Elected Deputy Positions Challenged

Elected deputy mayors and governors have come under fire from federal prosecutors pressing to replace them with appointees, a move that could cost a number of deputies, including Moscow's deputy mayor, their jobs.

The Moscow City Court is reviewing a suit submitted by the Prosecutor General's Office calling for deputy mayors and governors to be prohibited from running for office.

At the core of the dispute, which last Friday pushed Moscow region Deputy Governor Mikhail Men to resign, is a discrepancy between federal and regional legislation.

Federal provisions on guaranteeing citizens' electoral rights say that only the president, governors and mayors can be elected.

However, the Constitution says each region must decide how to form its executive bodies.

In many regions, including Moscow and the Moscow region, mayors and governors have traditionally run for office on the same ballot with their deputies.

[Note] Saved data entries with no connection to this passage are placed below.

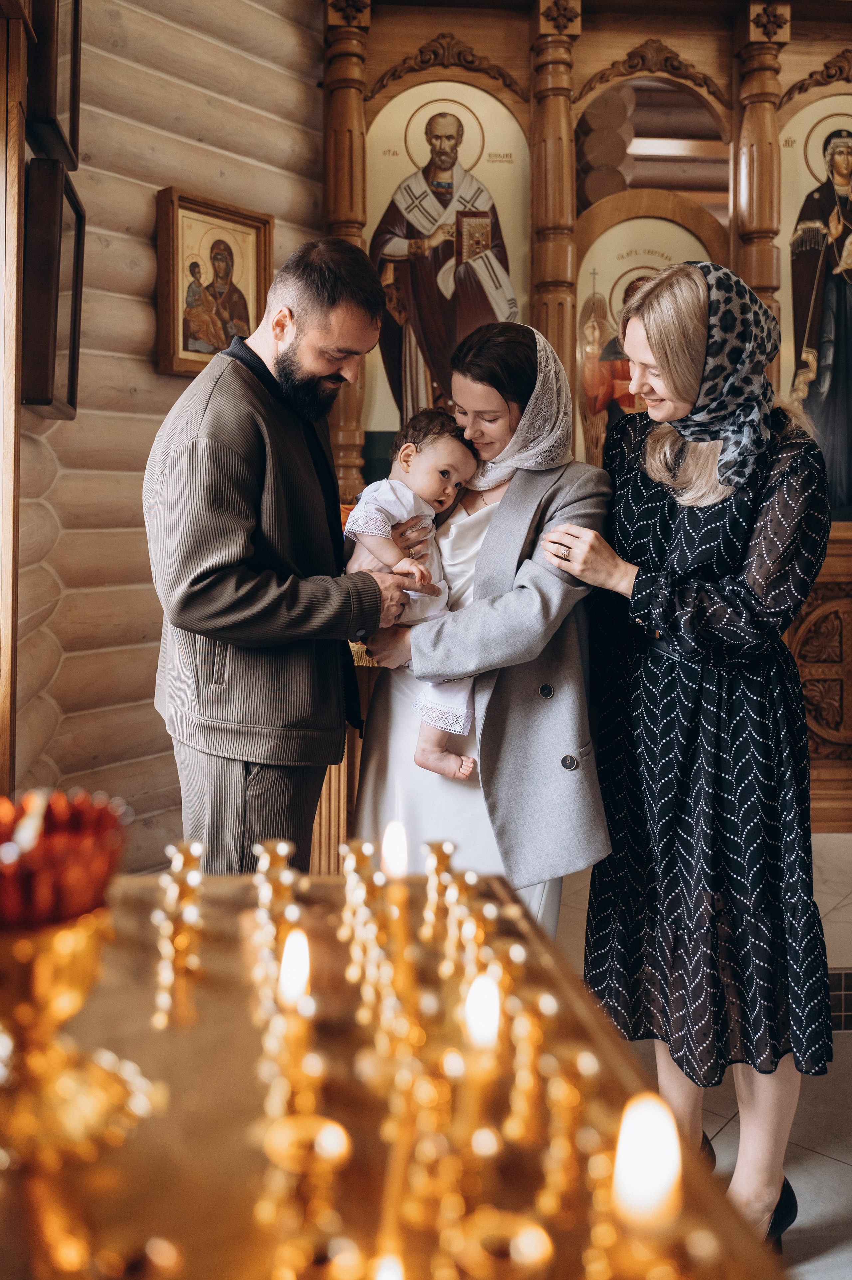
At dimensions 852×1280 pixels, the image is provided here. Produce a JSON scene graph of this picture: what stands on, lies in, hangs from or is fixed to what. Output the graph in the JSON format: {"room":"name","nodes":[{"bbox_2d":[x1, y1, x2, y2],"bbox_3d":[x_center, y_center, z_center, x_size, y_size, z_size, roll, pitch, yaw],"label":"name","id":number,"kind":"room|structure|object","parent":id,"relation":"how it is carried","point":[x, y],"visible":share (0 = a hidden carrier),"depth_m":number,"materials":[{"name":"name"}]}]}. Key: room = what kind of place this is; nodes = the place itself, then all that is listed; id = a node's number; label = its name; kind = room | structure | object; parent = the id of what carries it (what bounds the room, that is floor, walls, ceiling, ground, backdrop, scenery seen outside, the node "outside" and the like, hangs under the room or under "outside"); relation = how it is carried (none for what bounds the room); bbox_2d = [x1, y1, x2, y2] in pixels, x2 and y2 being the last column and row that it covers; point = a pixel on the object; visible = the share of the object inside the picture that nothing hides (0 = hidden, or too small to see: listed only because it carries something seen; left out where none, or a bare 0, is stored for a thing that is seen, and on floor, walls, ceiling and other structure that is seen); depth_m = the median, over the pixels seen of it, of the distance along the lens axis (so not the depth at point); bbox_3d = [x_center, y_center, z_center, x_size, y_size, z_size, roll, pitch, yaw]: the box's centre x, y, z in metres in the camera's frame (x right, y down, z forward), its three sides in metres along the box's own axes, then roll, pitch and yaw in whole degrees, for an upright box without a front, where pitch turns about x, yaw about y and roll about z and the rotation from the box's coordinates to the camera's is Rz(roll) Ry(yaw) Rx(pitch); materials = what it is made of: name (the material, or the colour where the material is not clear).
{"room":"place of worship","nodes":[
{"label":"place of worship","id":0,"kind":"room"},
{"bbox_2d":[10,0,329,875],"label":"log wall","id":1,"kind":"structure","parent":0,"point":[150,336],"depth_m":3.18,"materials":[{"name":"brown wood"}]},
{"bbox_2d":[0,0,28,799],"bbox_3d":[-0.997,-0.406,2.157,0.234,2.640,0.509,0,5,-4],"label":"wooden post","id":2,"kind":"structure","parent":1,"relation":"attached to","point":[18,174],"depth_m":2.25,"materials":[{"name":"brown wood"}]},
{"bbox_2d":[21,159,84,418],"bbox_3d":[-0.946,-0.864,2.521,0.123,0.578,0.427,0,5,-4],"label":"picture frame","id":3,"kind":"object","parent":1,"relation":"attached to","point":[55,319],"visible":0.87,"depth_m":2.40,"materials":[{"name":"brown wood"}]},
{"bbox_2d":[27,0,82,168],"bbox_3d":[-0.957,-1.526,2.537,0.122,0.531,0.435,0,5,-4],"label":"picture frame","id":4,"kind":"object","parent":1,"relation":"attached to","point":[73,136],"visible":0.87,"depth_m":2.50,"materials":[{"name":"brown wood"}]},
{"bbox_2d":[154,187,273,378],"bbox_3d":[-0.692,-1.144,3.268,0.078,0.554,0.420,5,6,39],"label":"framed icon","id":5,"kind":"object","parent":1,"relation":"attached to","point":[212,352],"visible":0.9,"depth_m":3.24},
{"bbox_2d":[549,831,851,1279],"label":"floor","id":6,"kind":"structure","parent":0,"point":[835,1163],"depth_m":2.29,"materials":[{"name":"stone"}]},
{"bbox_2d":[146,234,415,872],"bbox_3d":[-0.333,0.065,2.264,0.534,1.827,0.615,4,6,35],"label":"man","id":7,"kind":"object","parent":6,"relation":"on","point":[326,372],"visible":0.93,"depth_m":2.06},
{"bbox_2d":[0,861,786,1279],"bbox_3d":[-0.223,0.759,0.797,0.883,0.750,1.248,0,5,-4],"label":"table","id":8,"kind":"object","parent":6,"relation":"on","point":[102,985],"visible":0.73,"depth_m":0.83,"materials":[{"name":"metal"}]},
{"bbox_2d":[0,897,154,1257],"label":"candle holder","id":9,"kind":"object","parent":8,"relation":"on","point":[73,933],"visible":0.97,"depth_m":0.71,"materials":[{"name":"gold metal"}]},
{"bbox_2d":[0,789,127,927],"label":"red candle holder","id":10,"kind":"object","parent":9,"relation":"on","point":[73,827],"visible":0.94,"depth_m":0.74,"materials":[{"name":"red glass"}]},
{"bbox_2d":[151,838,205,1030],"bbox_3d":[-0.253,0.291,1.026,0.062,0.163,0.064,-2,6,-26],"label":"candle holder","id":11,"kind":"object","parent":8,"relation":"on","point":[177,863],"visible":0.97,"depth_m":1.02,"materials":[{"name":"gold metal"}]},
{"bbox_2d":[246,834,302,1014],"bbox_3d":[-0.161,0.287,1.075,0.063,0.152,0.062,-1,5,-19],"label":"candlestick","id":12,"kind":"object","parent":8,"relation":"on","point":[281,845],"visible":0.8,"depth_m":1.07,"materials":[{"name":"gold metal"}]},
{"bbox_2d":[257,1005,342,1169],"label":"candle holder","id":13,"kind":"object","parent":8,"relation":"on","point":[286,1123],"visible":0.85,"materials":[{"name":"gold metal"}]},
{"bbox_2d":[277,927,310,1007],"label":"candle","id":14,"kind":"object","parent":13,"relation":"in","point":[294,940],"visible":0.91,"depth_m":0.84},
{"bbox_2d":[256,1112,354,1279],"bbox_3d":[-0.073,0.356,0.603,0.074,0.118,0.074,0,5,-4],"label":"candle holder","id":15,"kind":"object","parent":8,"relation":"on","point":[301,1125],"visible":0.97,"depth_m":0.60,"materials":[{"name":"gold metal"}]},
{"bbox_2d":[336,836,385,990],"bbox_3d":[-0.067,0.289,1.084,0.058,0.140,0.057,0,5,-4],"label":"candle holder","id":16,"kind":"object","parent":8,"relation":"on","point":[346,868],"visible":0.91,"depth_m":1.08,"materials":[{"name":"gold metal"}]},
{"bbox_2d":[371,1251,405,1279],"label":"candle","id":17,"kind":"object","parent":8,"relation":"in","point":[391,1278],"visible":0.97,"depth_m":0.56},
{"bbox_2d":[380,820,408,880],"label":"candle","id":18,"kind":"object","parent":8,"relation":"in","point":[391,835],"visible":0.93,"depth_m":0.99,"materials":[{"name":"wax"}]},
{"bbox_2d":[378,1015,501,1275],"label":"candle holder","id":19,"kind":"object","parent":8,"relation":"on","point":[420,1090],"visible":0.9,"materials":[{"name":"gold metal"}]},
{"bbox_2d":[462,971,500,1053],"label":"candle","id":20,"kind":"object","parent":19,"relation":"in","point":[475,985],"visible":0.89,"depth_m":0.75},
{"bbox_2d":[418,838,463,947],"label":"candlestick","id":21,"kind":"object","parent":8,"relation":"on","point":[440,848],"visible":0.94,"depth_m":1.15,"materials":[{"name":"gold metal"}]},
{"bbox_2d":[441,876,501,1011],"bbox_3d":[0.052,0.306,1.046,0.059,0.115,0.058,0,5,-4],"label":"candle holder","id":22,"kind":"object","parent":8,"relation":"on","point":[490,925],"visible":0.78,"depth_m":1.04,"materials":[{"name":"gold metal"}]},
{"bbox_2d":[452,1206,555,1279],"bbox_3d":[0.042,0.387,0.555,0.072,0.124,0.073,0,5,-4],"label":"candle holder","id":23,"kind":"object","parent":8,"relation":"on","point":[527,1246],"visible":0.98,"depth_m":0.55,"materials":[{"name":"gold metal"}]},
{"bbox_2d":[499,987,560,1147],"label":"candle holder","id":24,"kind":"object","parent":8,"relation":"on","point":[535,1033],"visible":0.93,"depth_m":0.80,"materials":[{"name":"gold metal"}]},
{"bbox_2d":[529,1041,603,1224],"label":"candlestick","id":25,"kind":"object","parent":8,"relation":"on","point":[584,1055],"visible":0.96,"depth_m":0.70,"materials":[{"name":"gold metal"}]},
{"bbox_2d":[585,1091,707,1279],"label":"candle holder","id":26,"kind":"object","parent":8,"relation":"on","point":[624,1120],"visible":0.99,"depth_m":0.51,"materials":[{"name":"gold"}]},
{"bbox_2d":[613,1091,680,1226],"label":"candle","id":27,"kind":"object","parent":26,"relation":"in","point":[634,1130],"visible":0.98,"depth_m":0.55,"materials":[{"name":"wax"}]},
{"bbox_2d":[347,320,611,939],"bbox_3d":[0.137,0.120,2.387,0.577,1.693,0.758,0,5,-4],"label":"woman","id":28,"kind":"object","parent":6,"relation":"on","point":[560,645],"visible":0.71,"depth_m":2.20},
{"bbox_2d":[342,408,477,776],"bbox_3d":[-0.022,-0.122,2.217,0.308,0.735,0.373,-4,7,-42],"label":"baby","id":29,"kind":"object","parent":28,"relation":"in","point":[455,705],"visible":0.59,"depth_m":2.23},
{"bbox_2d":[322,0,851,854],"bbox_3d":[0.885,-0.811,3.746,2.841,3.431,0.793,0,5,-4],"label":"iconostasis","id":30,"kind":"object","parent":6,"relation":"on","point":[783,118],"visible":0.54,"depth_m":3.74,"materials":[{"name":"brown wood"}]},
{"bbox_2d":[362,80,528,464],"bbox_3d":[0.077,-1.335,3.797,0.826,1.506,0.041,0,5,-4],"label":"icon painting","id":31,"kind":"object","parent":30,"relation":"in","point":[418,141],"visible":0.74,"depth_m":3.78},
{"bbox_2d":[570,214,713,468],"bbox_3d":[0.849,-1.032,3.863,0.747,1.294,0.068,0,5,-4],"label":"icon painting","id":32,"kind":"object","parent":30,"relation":"in","point":[609,264],"visible":0.48,"depth_m":3.83},
{"bbox_2d":[776,99,851,515],"bbox_3d":[1.674,-1.275,3.918,0.727,1.651,0.037,0,5,-4],"label":"icon painting","id":33,"kind":"object","parent":30,"relation":"in","point":[815,421],"visible":0.85,"depth_m":3.92},
{"bbox_2d":[546,260,833,1257],"bbox_3d":[0.551,0.192,2.042,0.510,1.825,0.694,0,5,-4],"label":"woman","id":34,"kind":"object","parent":6,"relation":"on","point":[726,592],"visible":0.96,"depth_m":1.89},
{"bbox_2d":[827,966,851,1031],"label":"vent grille","id":35,"kind":"object","parent":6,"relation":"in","point":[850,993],"visible":0.3,"depth_m":2.68,"materials":[{"name":"tile"}]}
]}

Men's resignation is expected to be formally accepted Wednesday, according to the governor's spokesman, Andrei Barkovsky.

However, the Moscow city government, which also received a letter from federal prosecutors demanding the ouster of Deputy Mayor Valery Shantsev, reportedly has no plans to comply.

In an interview with Gazeta newspaper on Tuesday, Shantsev said his position would not be affected if the prosecutors press their suit because the city's charter stipulates that he can only be fired by the mayor.

Shantsev, who has been working as Luzhkov's deputy since 1996, said that Moscow has elected deputy mayors along with its mayors since 1991.

"The post of deputy mayor, the person who fills in for the city's leader while he is away, will remain in the city's charter," Shantsev told Gazeta, calling the existing procedure of electing a deputy mayor more democratic than the one put forward by the prosecutors.

Shantsev also said the Prosecutor General's Office has been attempting to limit the power of regional authorities, but its actions have lacked consistency.

"The suit surfaced in August, and in October, elections were held in Kalmykia in which a deputy mayor was elected. And nothing happened, the elections were not annulled," Shantsev said.

The court hearings are to resume Nov. 15, and representatives of the city's election commission are expected to attend.